Betrachten wir die verschiedenen Belastungsebenen:
Körperlich:
Anhaltende Überforderung, erhöhte Streßhormone, Darmdysbiose sowie ein Mangel
an wichtigen Vitalstoffen
Geistig:
Existenzangst, die Sorge zu versagen sowie belastende zwischenmenschliche
Enttäuschungen
Seelisch:
Eigene Bedürfnisse werden über lange Zeit zurückgestellt, es gilt durchzuhalten
und den äußeren Anforderungen standzuhalten, die nächste „Sicherheitsstufe“ soll
erreichen werden – oft gegen die eigenen inneren Grenzen. Dadurch können innere
Erschöpfung, emotionale Kälte und ein spürbarer Verlust an Lebensenergie
entstehen.
Folge
Halten Stresssituationen zu lange an, kommen regenerative Prozesse im
Organismus zu kurz. Der Stoffwechsel gerät unter erhöhte Belastung, das Milieu in Zellen
und Interstitium kann sich ungünstig verändern. Auch die körpereigenen Symbionten
geraten dabei unter Druck, während sich für pathogene Keime günstige
Bedingungen entwickeln.
Unter solchen Umständen kann ein bereits im Körper vorhandenes Virus wieder aktiv werden, in dem Fall Varizella-Zoster-Virus. Es befällt die feinen Nervenendigungen in
dem betroffenen Hautareal und führt dort zu Entzündungsreaktionen, die sich
durch Schmerzen und die typischen Hautveränderungen bemerkbar machen.
T H E R A P I E
Körperlich (= Kernbehandlung):
Zufuhr ausgesuchter Vitalstoffe zur Einnahme sowie als Infusion oder Injektion,
spezifische homöopathische Arzneimittel zur Unterstützung des Immunsystems und zur
Schmerzlinderung. Ggf. Spezielle Injektionstechnik im betroffenen Areal.
Geistig:
Die Patientin braucht vor allem Ruhe und Entspannung. Zuwendung, Verständnis
und Ermutigung können helfen, belastende Gedanken zu ordnen und neue
Perspektiven zu entwickeln. Ziel ist es, die Patientin dabei zu unterstützen,
wieder mehr Vertrauen in die eigenen Kräfte und Handlungsmöglichkeiten zu
gewinnen. Ergänzend können Atemübungen für den vegetativen Ausgleich förderlich sein.
Seelisch:
Auch die Seele möchte gehört werden. Was fehlt ihr? Was hat sie verletzt? Welche
Bedürfnisse sind über lange Zeit unbeachtet geblieben? Solche Fragen können
helfen, wieder in einen ehrlichen Kontakt mit den eigenen Empfindungen zu
kommen und innere Heilungsprozesse anzustoßen.
F A Z I T
Die Patientin war nach sechs Wochen vollständig genesen und wieder auf gutem Energieniveau. Die vielgefürchtete Post-Zoster-Neuralgie wurde durch die ganzheitliche und gezielte Kausalbehandlung verhindert.
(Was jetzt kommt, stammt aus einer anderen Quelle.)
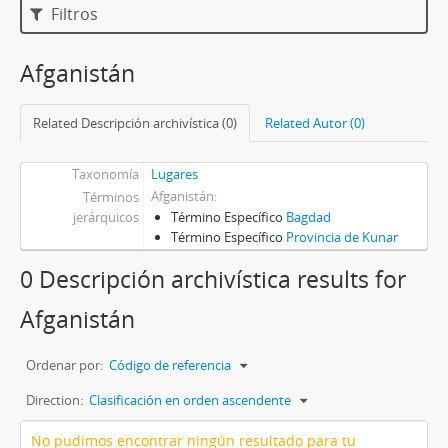
Filtros
Afganistán
Related Descripción archivística (0)
Related Autor (0)
Taxonomía
Lugares
Afganistán
Términos
jerárquicos
Término Específico
Bagdad
Término Específico
Provincia de Kunar
0 Descripción archivística results for
Afganistán
Ordenar por:
Código de referencia
Direction:
Clasificación en orden ascendente
No pudimos encontrar ningún resultado para tu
Die Erkenntnisse aus der Erkrankung helfen der Patientin fortan, so manche Überforderung im Alltag frühzeitig zu erkennen, Ihr Vitalfeld besser in Balance zu halten und somit einem erneuten Ausbruch vorzubeugen. Somit kann man diesen Therapieerfolg auch als nachhaltig bezeichnen.
Gesundheit entsteht
aus der dynamischen Balance von Körper, Geist und Seele.